>>7650749I drank with her and smoked weed for more than half a year pretty much, but after I saw this was getting serious, I wanted to try and make this a healthier relationship, where we could enjoy each other's company without alcohol. I was able to do that, since I only ever drank when others did, including with her. But I noticed that even when we agreed we'd drink something non-alcoholic that day, she'd agree at first, but when we'd meet up, she drank anyway, even though I didn't. It was sad honestly. She wasn't able to show a gesture of appreciation and literally drink something healthy like once in 1.5y we spent together.

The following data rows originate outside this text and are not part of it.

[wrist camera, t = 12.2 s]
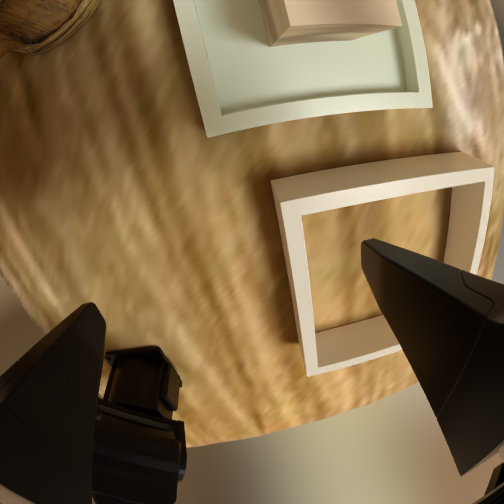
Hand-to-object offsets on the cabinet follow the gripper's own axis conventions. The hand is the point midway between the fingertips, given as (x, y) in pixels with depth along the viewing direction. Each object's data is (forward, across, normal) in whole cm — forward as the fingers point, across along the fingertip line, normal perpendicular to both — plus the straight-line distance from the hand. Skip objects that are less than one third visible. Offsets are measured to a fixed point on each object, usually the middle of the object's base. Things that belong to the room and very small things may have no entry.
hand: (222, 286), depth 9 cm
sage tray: (+11, -7, -10) cm, 17 cm away
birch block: (+10, -7, -10) cm, 16 cm away
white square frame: (+11, -11, +8) cm, 18 cm away
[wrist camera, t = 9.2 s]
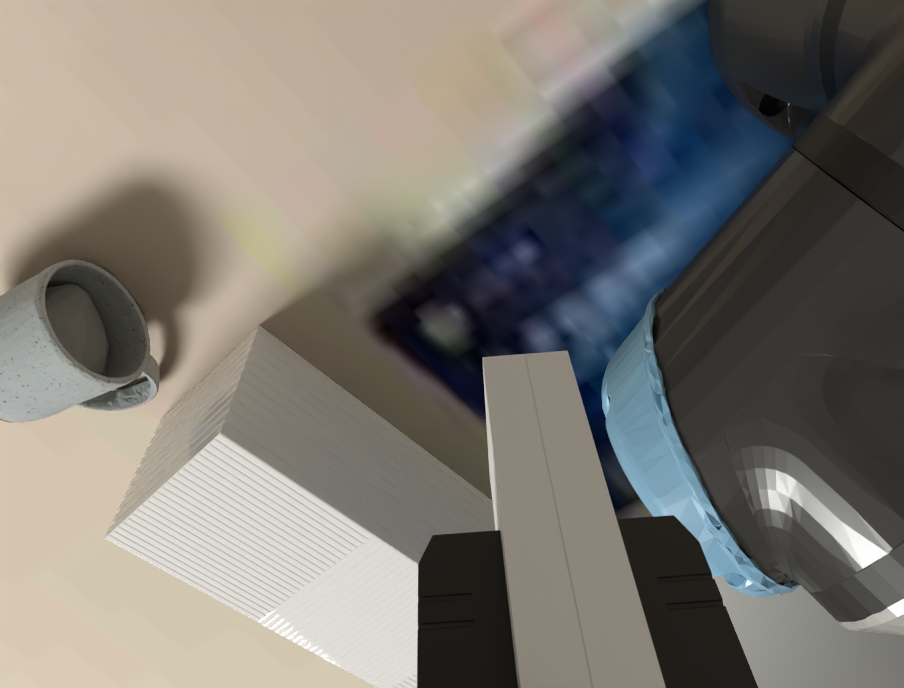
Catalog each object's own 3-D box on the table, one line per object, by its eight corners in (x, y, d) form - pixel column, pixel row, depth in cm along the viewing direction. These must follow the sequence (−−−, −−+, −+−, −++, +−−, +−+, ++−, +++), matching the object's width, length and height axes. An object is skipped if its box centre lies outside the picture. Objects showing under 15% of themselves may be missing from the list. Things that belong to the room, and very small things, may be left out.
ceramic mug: (-24, 296, 45) (-96, 371, 39) (79, 235, 43) (20, 303, 37) (103, 414, 50) (57, 497, 44) (199, 364, 48) (166, 443, 42)
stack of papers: (578, 563, 60) (605, 688, 51) (481, 624, 64) (490, 750, 55) (259, 322, 47) (220, 433, 38) (161, 417, 51) (104, 538, 42)
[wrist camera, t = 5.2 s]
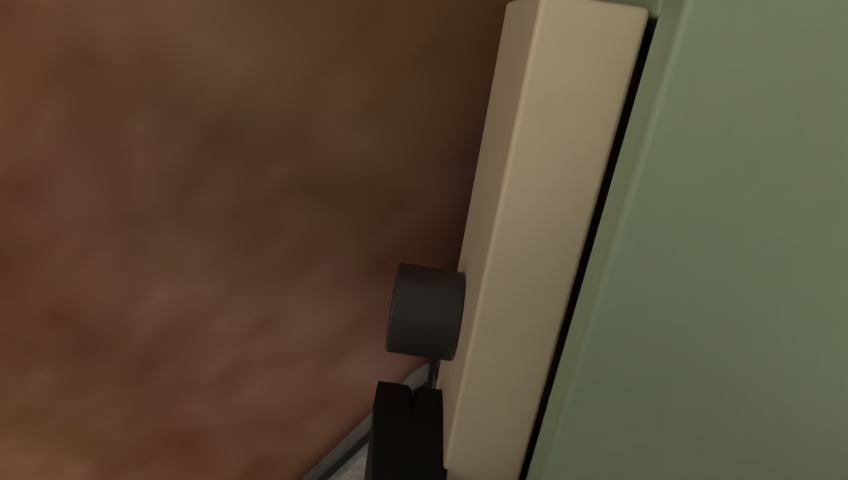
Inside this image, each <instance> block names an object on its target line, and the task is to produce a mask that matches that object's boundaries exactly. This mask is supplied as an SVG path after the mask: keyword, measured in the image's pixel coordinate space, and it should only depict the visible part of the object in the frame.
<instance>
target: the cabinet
mask: <svg viewBox="0 0 848 480" xmlns="http://www.w3.org/2000/svg"><path fill="white" fill-rule="evenodd" d="M600 1H607V2H613V3H620V4H626V5H633V6H639V7H644V8H646V9H647V10H648V11H649V18H648V21H647V25H646V29H645V32H644V36H643V39H642V43H641V46H640V50H639V53H638V57H637V60H638V59H647V60H646V63H645V67H644V70H643V74H642V77H641V81H640V84H639V87H638V91H637V94H636V98H635V101H634V105H633V108H632V112H631V115H630V119H629V122H628V126H627V129H626V133H625V136H624V140H623V143H622V147H621V150H620V154H619V157H618V161H617V164H616V168H615V171H614V175H613V178H612V182H611V185H610V189H609V192H608V196H607V199H606V203H605V206H604V210H603V213H602V217H601V220H600V224H599V227H598V231H597V234H596V237H595V241H594V244H593V248H592V251H591V255H590V258H589V262H588V265H587V269H586V272H585V276H584V279H583V283H582V286H581V290H580V293H579V297H578V300H577V304H576V307H575V311H574V314H573V318H572V321H571V325H570V328H569V332H568V335H567V339H566V342H565V346H564V349H563V353H562V356H561V360H560V363H559V367H558V370H557V374H556V377H555V381H554V384H553V387H552V391H551V394H550V398H549V401H548V405H547V408H546V412H545V415H544V419H543V422H542V426H541V429H540V433H539V436H538V440H537V443H536V447H535V450H534V454H533V457H532V461H531V464H530V468H529V471H528V475H527V470H526V463H525V460H524V464H523V468H522V471H521V475H520V478H519V480H848V0H600Z"/></svg>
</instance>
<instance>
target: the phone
mask: <svg viewBox="0 0 848 480" xmlns="http://www.w3.org/2000/svg"><path fill="white" fill-rule="evenodd" d="M440 363H441V360H437V361H434V362H430V363H427V364H425V365H423V366H422V367H420V368H419V369H417V370H416V371H414V372H413V373H412V374H411V375H410V376H409V377H408V378H407V379H406V380H405V381H404V382H403V383H402V384H404V385H408V386H409V387H410V388H411V390H412V397H413V396H414V390H416V389H418V388H419V387H426V388H434V389H436V384H437V379H438V374H439V368H440ZM372 414H373V411H372V412H371V413H370V414H369V415H368V416H367V417H366V418H365V419H364V420H363V421H362V422H361V423H360V424H359V425H358V426H356V427H355V428H354V429H353V430H352V431H351V432H350V433H349V434H348V435H347V436H346V437H345V438H344V439H343V440H342V441H341V442H340V443H339V444H338V445H336V446H335V447H334V448H333V449H332V450H331V451H330V452H329V453H328V454H327V455H326V456H325V457H324V458H323V459H322V460H321V461H320V462H319V463H318V464H316V465H315V466H314V467H313V468H312V469H311V470H310V471H309V472H308V473H307V474H306V475H305V476H304V477H303V478H302V479H301V480H364V475H365V467H366V460H367V452H368V444H369V437H370V429H371V421H372Z"/></svg>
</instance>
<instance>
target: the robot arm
mask: <svg viewBox="0 0 848 480" xmlns="http://www.w3.org/2000/svg"><path fill="white" fill-rule="evenodd" d="M447 471H448V469H445V468H444V466H443V394H442V390H441V389H434V388H426V387H419V388H418V389H416V390H414V396H413V397H412V390H411V388H410V387H409V386H408V385H404V384H397V383H390V382H382V381H378V385H377V390H376V395H375V400H374V406H373V414H372V421H371V429H370V437H369V444H368V452H367V460H366V467H365V475H364V480H447Z"/></svg>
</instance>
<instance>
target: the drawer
mask: <svg viewBox="0 0 848 480" xmlns="http://www.w3.org/2000/svg"><path fill="white" fill-rule="evenodd" d="M648 18H649V11H648V10H647V9H646V8H644V7H639V6H633V5H626V4H620V3H613V2H607V1H600V0H516V1H512V2H509V3H508V4H507V7H506V12H505V18H504V23H503V29H502V34H501V39H500V45H499V50H498V56H497V61H496V66H495V72H494V77H493V82H492V88H491V93H490V99H489V104H488V109H487V115H486V120H485V126H484V131H483V136H482V142H481V147H480V153H479V158H478V163H477V169H476V174H475V180H474V185H473V190H472V196H471V201H470V207H469V212H468V217H467V223H466V228H465V233H464V239H463V244H462V250H461V255H460V260H459V266H458V271H452V270H445V269H439V268H432V267H426V266H419V265H413V264H406V263H400V264H399V266H398V270H397V275H396V280H395V285H394V291H393V297H392V303H391V309H390V316H389V323H388V330H387V338H386V351H388V352H393V353H399V354H406V355H412V356H419V357H425V358H432V359H439V360H441V363H440V368H439V374H438V379H437V384H436V389H441V390H442V394H443V466H444V468H445V469H448V471H447V480H519V478H520V475H521V471H522V468H523V464H524V460H525V463H526V470H527V475H528V471H529V468H530V464H531V461H532V457H533V454H534V450H535V447H536V443H537V440H538V436H539V433H540V429H541V426H542V422H543V419H544V415H545V412H546V408H547V405H548V401H549V398H550V394H551V391H552V387H553V384H554V381H555V377H556V374H557V370H558V367H559V363H560V360H561V356H562V353H563V349H564V346H565V342H566V339H567V335H568V332H569V328H570V325H571V321H572V318H573V314H574V311H575V307H576V304H577V300H578V297H579V293H580V290H581V286H582V283H583V279H584V276H585V272H586V269H587V265H588V262H589V258H590V255H591V251H592V248H593V244H594V241H595V237H596V234H597V231H598V227H599V224H600V220H601V217H602V213H603V210H604V206H605V203H606V199H607V196H608V192H609V189H610V185H611V182H612V178H613V175H614V171H615V168H616V164H617V161H618V157H619V154H620V150H621V147H622V143H623V140H624V136H625V133H626V129H627V126H628V122H629V119H630V115H631V112H632V108H633V105H634V101H635V98H636V94H637V91H638V87H639V84H640V81H641V77H642V74H643V70H644V67H645V63H646V60H647V59H638V60H637V57H638V53H639V50H640V46H641V43H642V39H643V36H644V32H645V29H646V25H647V21H648Z"/></svg>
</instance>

At one point I said it's pointless trying to change her, and I basically gave up. Said to myself I'll stay in it for fun now. That was one year down the line. Then corona happened, and we got locked out for 2 or so months, during which we couldn't meet. She didn't drink during that time as much as I'm aware, I mean stores didn't work.
After we met up finally once everything calmed down, the usual behavior continued. At that point, even though we had some good times, and I've developed an attachment to her, I was getting ready to let go of this dysfunctional shit. But something happened in the meantime. Right after corona, she got pregnant. Now, at that point I firmly believed it was my kid, but thinking about it now, I'm not even sure anymore. Anyway, we agreed to get an abortion, as I would've had to quit uni, and she wouldn't get to finish HS. It was a sensible thing to do.
I went through the whole abortion with her, and stayed for another 2 months after it happened, as I couldn't leave her when she was that vulnerable. Boy was I wrong. I had already started to act distant, since she never showed an interest in making the relationship work out.
Then came a day when I just told her I thought this wouldn't work out, and it'd be for the best if we parted ways. But I wasn't ready to let go.